» **WHAT IS NEEDED**
Please list every author whom the passage on the parables of Mark 4, given below, cites by name.

With little sense for “our vital connection with the earth” as “not simply a resource, but rather a source of inexhaustible life,” in the presence of which any successful endeavor has to be seen as “the result of cooperation with a goodness that is already there,” we are set up to miss the meaning of parables like those in the fourth chapter of Mark:
“At the root of agrarian life we find the experience of waiting and watching, of letting go and trusting the grace of life to accomplish what we ourselves cannot perform. Farmers, though they prepare the soil, plant the seed, work diligently to eradicate pests, understand that they themselves do not cause the seed to grow. The power of life is entirely beyond their or anyone’s control. They know themselves to live at the mercy of forces of life and death that comprehend us, even if we do not comprehend them” (Wirzba, pp.73-4).
Do we read Mark 4:26-29 as anticipating an apocalyptic harvest yet to come (emphasis on the last line, “he goes in with his sickle, because the harvest has come”)? Or does the “vocation of the disciple/reader” rather lie, “not in trying to provoke the harvest (for that happens ‘of itself’), but in tending to the “sowing,” the point of the harvest image being to assure the listener that Yahweh’s judgment upon the powers and their system will indeed come, and so give the lie to the counter assertion of ‘realists’ that nothing will ever change,” as Myers suggest? (Myers, p. 179). With emphasis on “the earth produces of itself. . . ,” might not the parable of the unknowing sower rather envision the manifestation of God within the ordinary processes of life, as Bernard Brandon Scott suggests: “These narratives in their literalness are metaphors for God. The God of the everyday need only be seen in the everyday” (Hear Then the Parable: A Commentary on the Parables of Jesus. Minneapolis, Augsburg Fortress, 1989, p. 371). And a hearer who knows that mustard is an “unclean” plant (read “invasive species” in current terminology) that nonetheless can grow into a large bush that—if more humble than the imperial cedar of Lebanon, nonetheless gives ample shelter for the birds—will expect the kingdom to become, not another oppressive empire, but rather a new and restorative ordering of life within the great ecology of the creation (See our comment on the readings for the Sunday July 24-30 in Year A, 2011, for this interpretation based on Matthew 13:31-33, 44-52).

» **GIVEN INFORMATION**
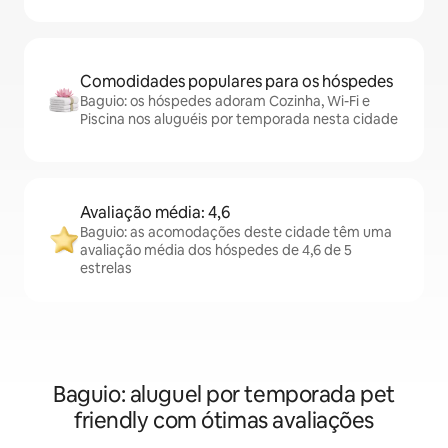
Comodidades populares para os hóspedes
Baguio: os hóspedes adoram Cozinha, Wi-Fi e
Piscina nos aluguéis por temporada nesta cidade
Avaliação média: 4,6
Baguio: as acomodações deste cidade têm uma
avaliação média dos hóspedes de 4,6 de 5
estrelas
Baguio: aluguel por temporada pet
friendly com ótimas avaliações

» **OUTPUT OF THE EXERCISE**
Wirzba
Myers
Bernard Brandon Scott